В это же время, по его же команде, следователь–важняк Голомыстов начал было изучение творчества завсегдатаев «Уского». Он сразу обнаружил, что значительная его часть может оказаться весьма кстати настроениям шагающей по стране весны. И, не желая влезать в зону интересов Лубянки, сделал ей подарок, передав туда собрание сочинений «Узкого» и сообщив о своем решении Сперанскому, Вовси и Юдину — авторам обращений. Правильно поняв этот поворот следствия за оборот дела из уголовщины в политику, — да еще на фоне все той же «весны», — они, не так уж сильно дальновидные, но, безусловно, порядочные люди — кинулись в приемную НКВД убеждать чекистов «в абсолютном отсутствии у коллеги Штерн каких–либо «не таких» мотивов в ее работе…». Те посмеялись. Разъяснили борцам теперь уже за честь Штерн, что, точно, нет и быть не может у нее «таких» мотивов. Зато у авторов записей в настольных книгах из «Уского» такие мотивы наличествуют. Тем не менее, НКВД благодарит всех информаторов — и Юдина, Вовси и Сперанского в их числе — за службу…
Не хочу «входить в положение» уже давно покойных, жизнь положивших за человеков и пострадавших за то. Но ничего не сделав для пресечения преступных действий тогда еще профессора Штерн и ее покровителей, — возможно даже, что и палачей ее, — все они, оставившие записи в книгах «Уского», невольно подвели под монастырь и совсем иного толка публику, непостижимым образом подрасслабившуюся на отдыхе до выплеска на бумагу непозволительных мыслей и острого слова. Что было — то было…
Как мы знаем, большинство оригинальных записей не имело подписей, из–за чего у Лубянки сразу возникли сложности с их идентификацией. Но, без пяти минут писатель, Шейнин знал отгадку загадки. И, не имея представления о ходе Голомыстова (согласованном лишь с Акуловым), на очередном междусобое в Доме литераторов секрет растрепал, по «секрету». И только сутки спустя узнал, какой мощи фугас самооговора, а теперь еще и запальный ключ к нему, отдал он «друзьям» с Лубянки! Ладно: фугас–самооговор всей старобольшевистской кодлы утерял не он. Но ключ к нему! Не удержался — похвастался своей осведомленностью в «литературоведении»! И в одночасье потерял лицо хотя бы как автора тех же «Записок следователя» — запала–то теперь не утаить. А все потому, что ему известна была деятельность Ивана Филипповича Масанова — русского литературоведа. Этот незаурядный самоучка из московского Черкизова, знакомясь лично или перепиской, «…с увлечением раскрывал авторов статей, брошюр и книг, не имевших никаких авторских подписей и обозначений». Свою деятельность он начал в конце восьмидесятых — начале девяностых годов девятнадцатого столетия, и сразу стал собирать «Словарь псевдонимов».

•••

### Ваше задание
Что, согласно извлечённому тексту, сразу стал собирать Иван Филиппович Масанов, начав свою деятельность?

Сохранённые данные
•••

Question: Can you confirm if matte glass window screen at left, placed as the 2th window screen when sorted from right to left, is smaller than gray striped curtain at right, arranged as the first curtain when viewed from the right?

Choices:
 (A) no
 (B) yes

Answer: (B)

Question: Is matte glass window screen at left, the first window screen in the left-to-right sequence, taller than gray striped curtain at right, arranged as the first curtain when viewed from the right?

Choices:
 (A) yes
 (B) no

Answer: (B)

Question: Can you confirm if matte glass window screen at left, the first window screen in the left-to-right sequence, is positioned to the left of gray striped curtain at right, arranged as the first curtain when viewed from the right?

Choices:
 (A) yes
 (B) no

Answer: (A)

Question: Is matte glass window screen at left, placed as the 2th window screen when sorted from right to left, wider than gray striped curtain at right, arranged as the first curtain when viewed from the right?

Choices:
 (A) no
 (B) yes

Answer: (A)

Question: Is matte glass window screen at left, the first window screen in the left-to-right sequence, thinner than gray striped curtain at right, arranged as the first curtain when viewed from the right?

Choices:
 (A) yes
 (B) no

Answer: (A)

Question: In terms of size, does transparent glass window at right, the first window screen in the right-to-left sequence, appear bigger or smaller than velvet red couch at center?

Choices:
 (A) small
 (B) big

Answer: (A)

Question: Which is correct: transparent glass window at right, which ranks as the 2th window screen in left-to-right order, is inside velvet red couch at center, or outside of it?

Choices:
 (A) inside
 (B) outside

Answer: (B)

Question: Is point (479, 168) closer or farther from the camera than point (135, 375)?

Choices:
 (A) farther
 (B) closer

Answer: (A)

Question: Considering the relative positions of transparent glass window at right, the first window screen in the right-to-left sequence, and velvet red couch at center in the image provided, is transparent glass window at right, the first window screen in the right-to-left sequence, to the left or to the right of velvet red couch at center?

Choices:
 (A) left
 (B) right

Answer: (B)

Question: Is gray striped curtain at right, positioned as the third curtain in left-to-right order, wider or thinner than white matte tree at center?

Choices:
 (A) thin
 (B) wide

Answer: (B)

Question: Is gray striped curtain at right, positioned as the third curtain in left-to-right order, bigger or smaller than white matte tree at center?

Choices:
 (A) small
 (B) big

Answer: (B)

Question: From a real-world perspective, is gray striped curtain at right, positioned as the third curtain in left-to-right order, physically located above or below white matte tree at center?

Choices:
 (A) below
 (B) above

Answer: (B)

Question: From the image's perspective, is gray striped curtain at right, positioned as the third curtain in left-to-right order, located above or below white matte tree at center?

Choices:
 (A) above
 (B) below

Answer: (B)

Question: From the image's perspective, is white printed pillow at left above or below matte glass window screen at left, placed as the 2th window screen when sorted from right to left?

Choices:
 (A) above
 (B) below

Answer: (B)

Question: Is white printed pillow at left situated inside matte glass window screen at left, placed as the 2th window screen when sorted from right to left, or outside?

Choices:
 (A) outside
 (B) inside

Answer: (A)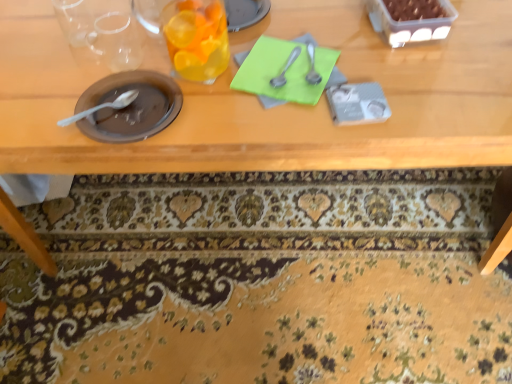
Where is `vacant area that lies to the right of green paper at center`? This screenshot has width=512, height=384. vacant area that lies to the right of green paper at center is located at coordinates (402, 77).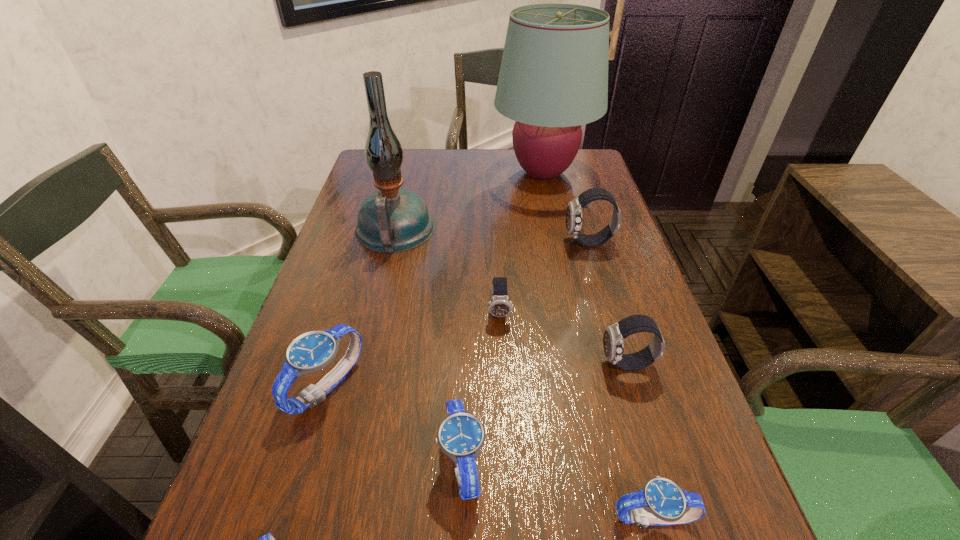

•••

### Результат задания
«Словарь псевдонимов».